The excavations are about 6 miles (10 kilometers) away from the mammoth pits found last year in the hamlet of San Antonio Xahuento, There, two human-built pits were dug about 15,000 years ago to trap mammoths, which apparently couldn’t clamber out of the 6-foot (2-meter) deep traps.
Those pits, found during excavations for a garbage dump, were filled with bones from at least 14 mammoths, and some of the animals appeared to have been butchered.
The institute said hunters may have chased mammoths into the traps. Remains of two other species that disappeared in the Americas — a horse and a camel — were also found in the sediments, at layers corresponding to 15,000 to 20,000 years ago.
The newert excavations at the air base have not yet turned up any of the distinct cut marks that would suggest human butchering of the animals.
Sánchez Nava said the most recently discovered mammoths had apparently got stuck in the mud of the ancient lake and died, or were eaten by other animals.
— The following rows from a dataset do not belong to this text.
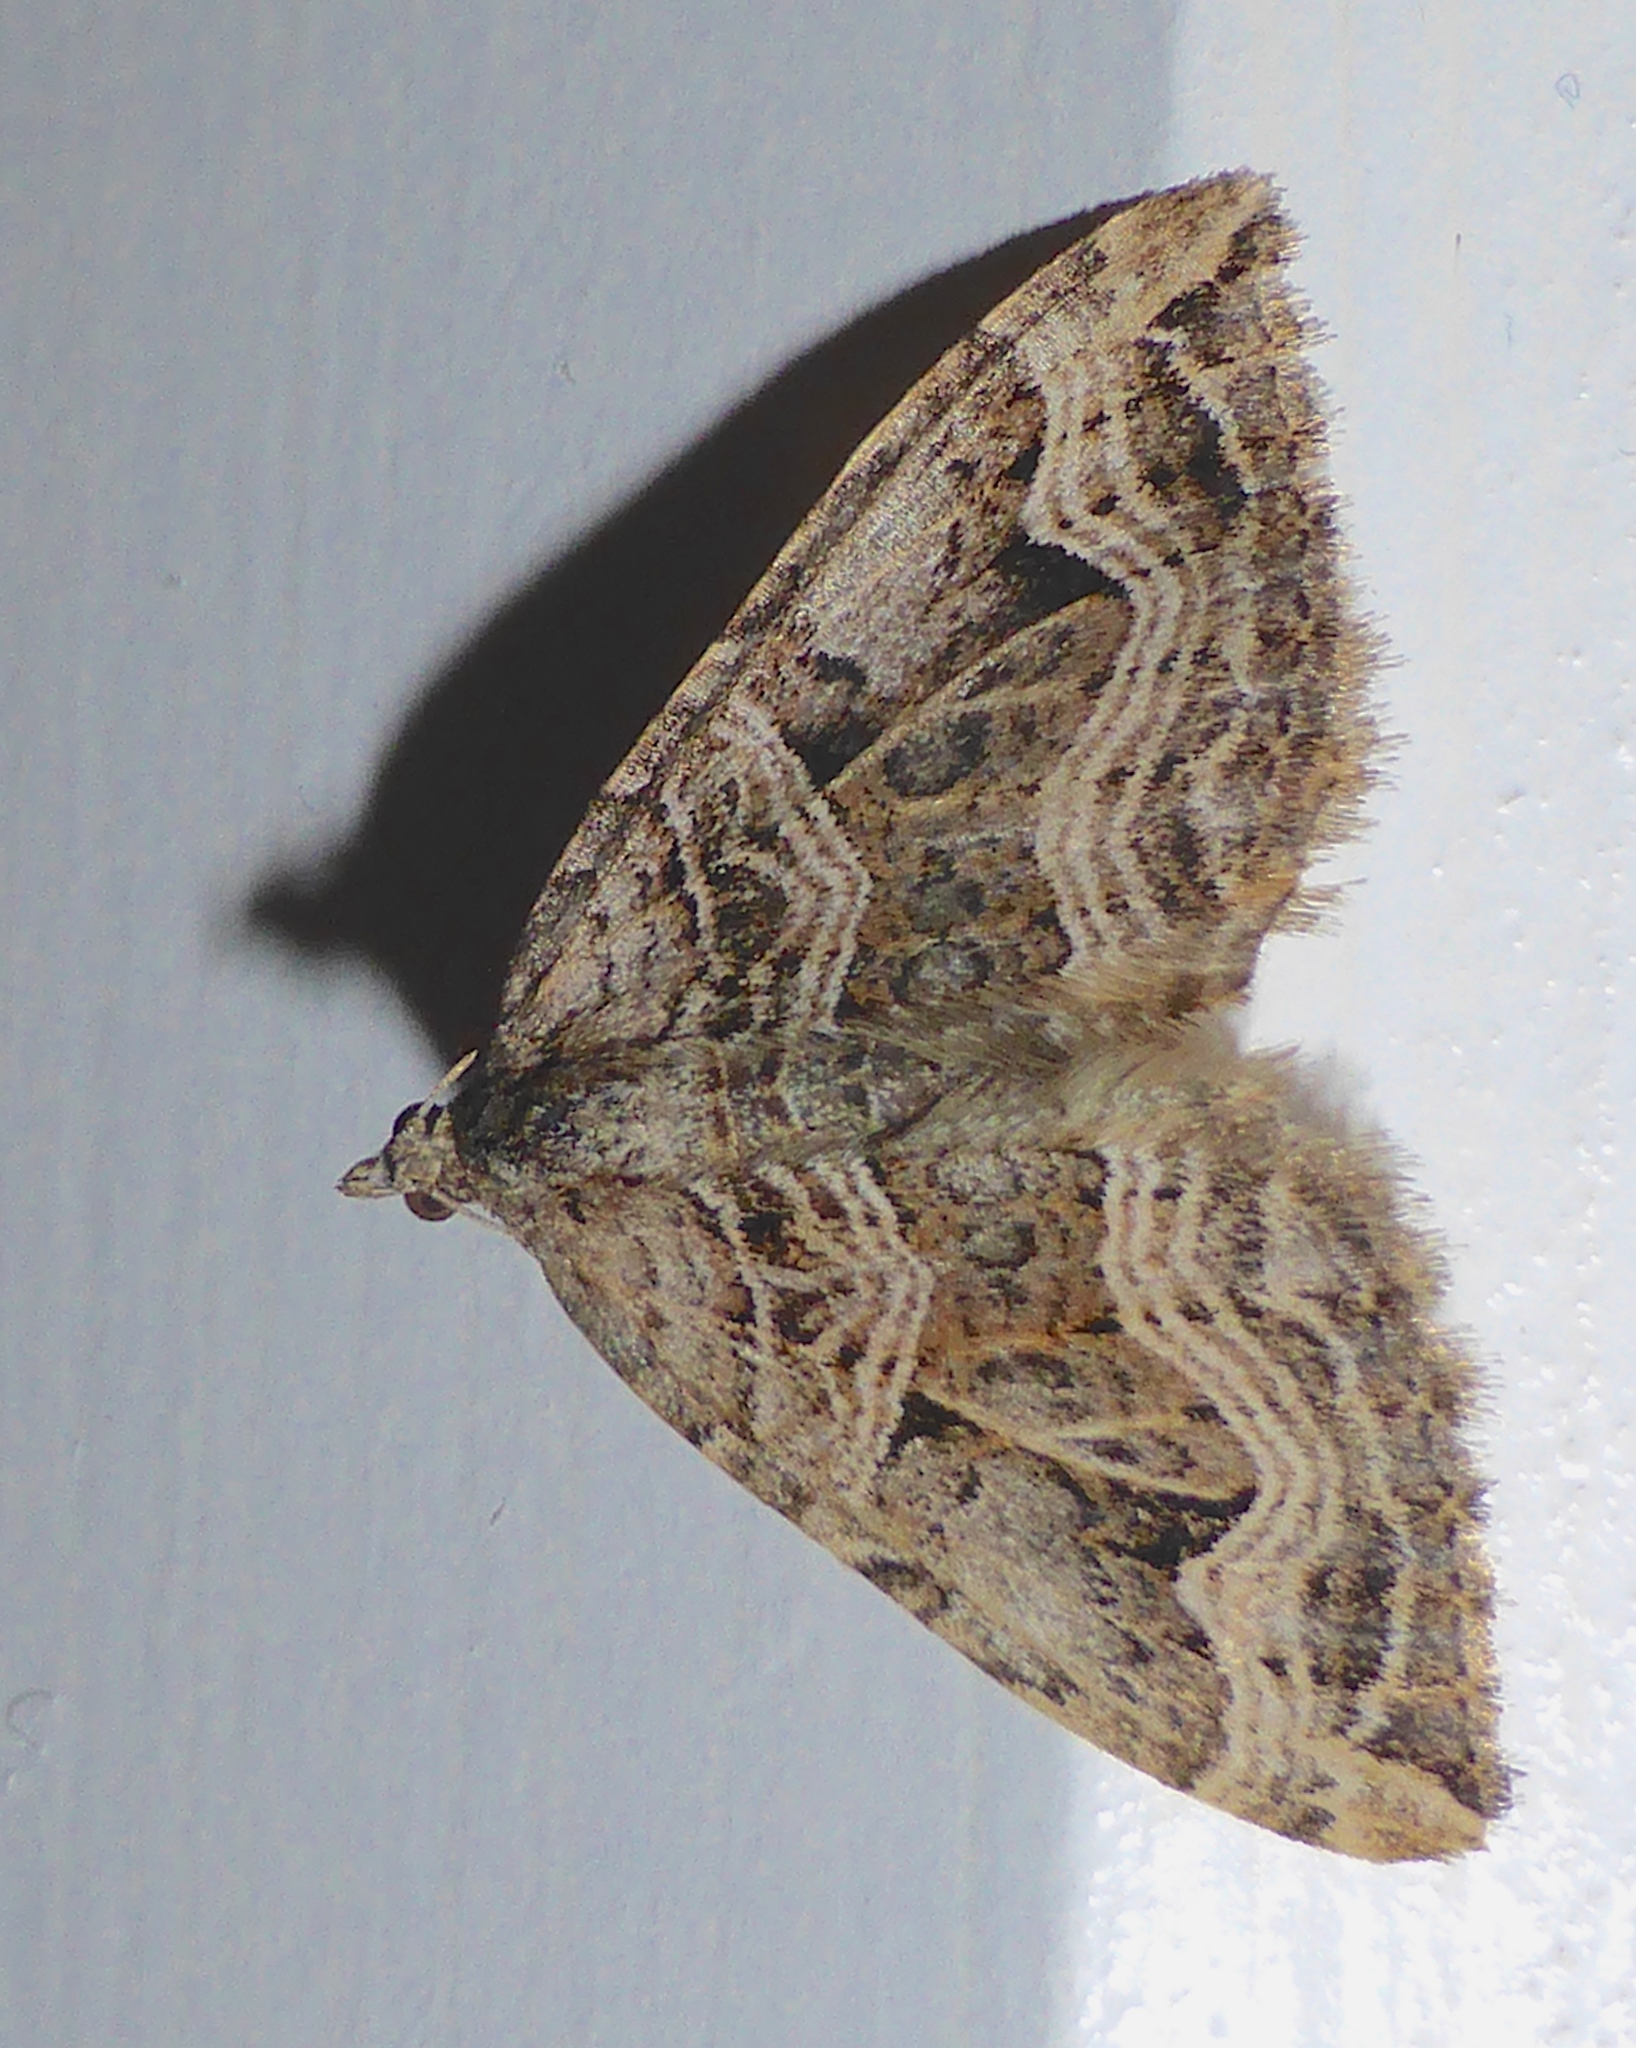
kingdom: Animalia
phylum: Arthropoda
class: Insecta
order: Lepidoptera
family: Geometridae
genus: Xanthorhoe
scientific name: Xanthorhoe semifissata
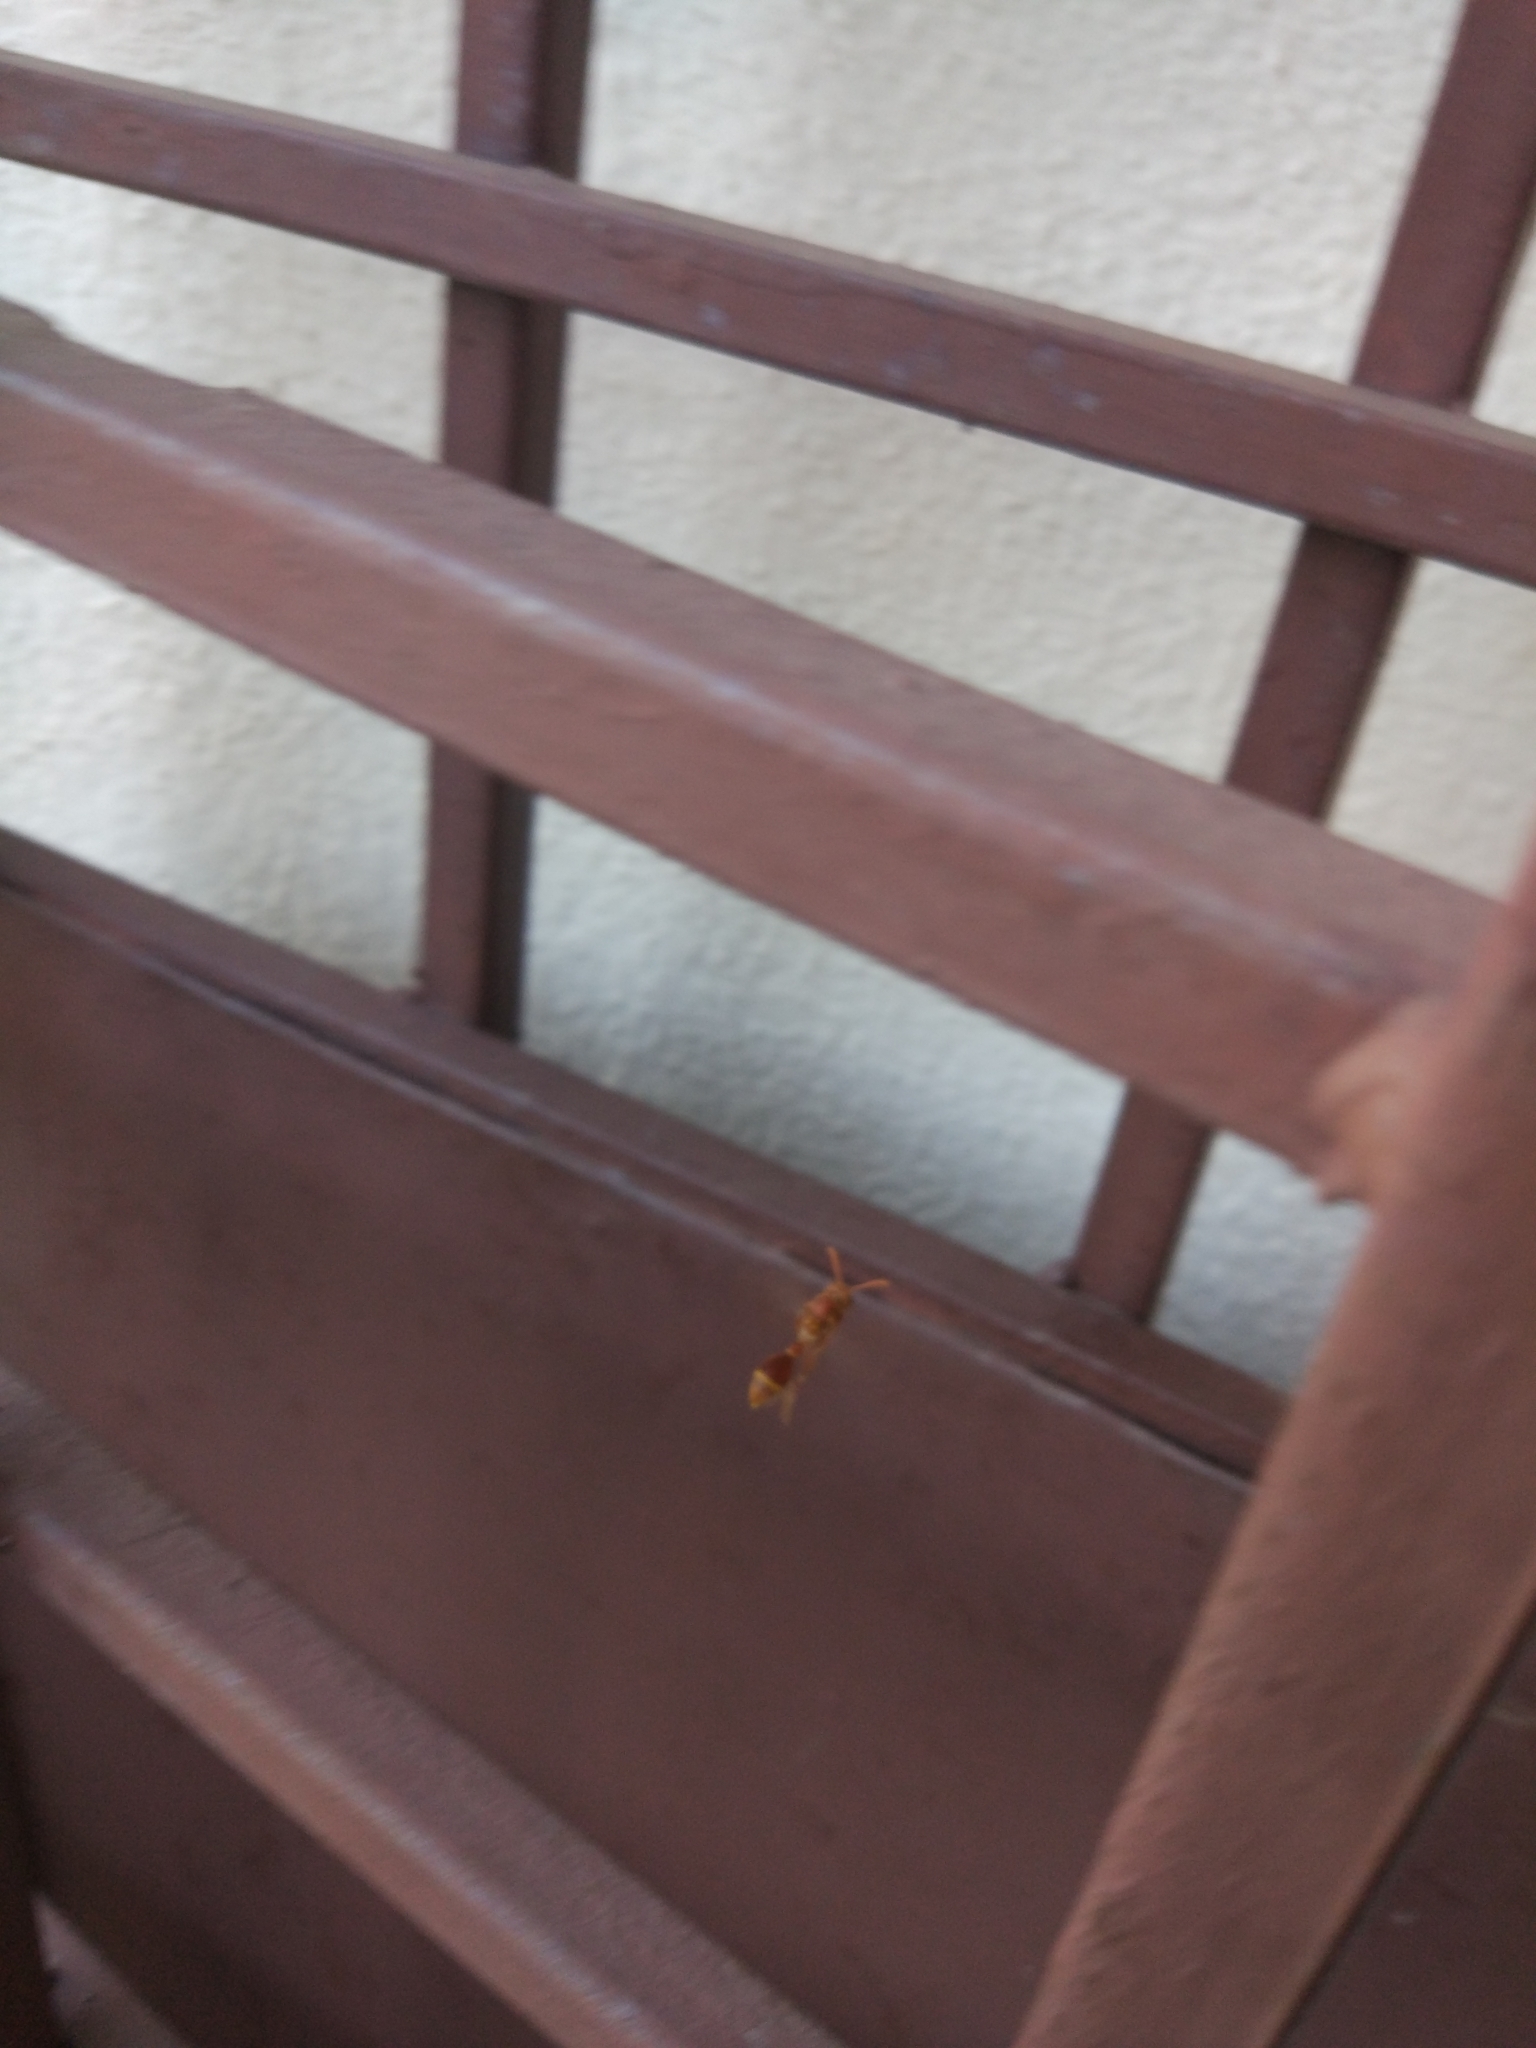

But the bones will be subject to further study because Sánchez Nava said humans might have carved up the mammoths once they got stuck.
And, he said, ancient human could possibly have used the mud pools and flats around the lake shore as a sort of natural trap. “It’s possible they may have chased them into the mud,” he noted, adding, “They (ancient humans) had a very structured and organized division of labor” for getting mammoth meat.
The huge number of mammoths being discovered may also change scientists’ views of how frequently mammoth turned up on the dinner menu of our ancestors. “They used to think it was very chance, sporadic,” Sánchez Nava said of a mammoth meal. “In fact, it may have been part of their daily diet.”
Mammoth bones have always been so numerous in the area that the Aztecs, who ruled the Mexico Valley between 1325 and 1521, recorded having found the enormous bones; Sánchez Nava said the Aztecs interpreted them as proof of legends that giants had once populated the valley.
Sánchez Nava said the large numbers of remains will allow scientists to research how mammoths fed and whether they were already suffering genetic inbreeding or decline, which could have contributed — along with human hunting — to their extinction on the mainland about 10,000 years ago.
Sánchez Nava said nothing had been found that would require halting work on the airport project, in which the old military base is being converted into a civilian terminal.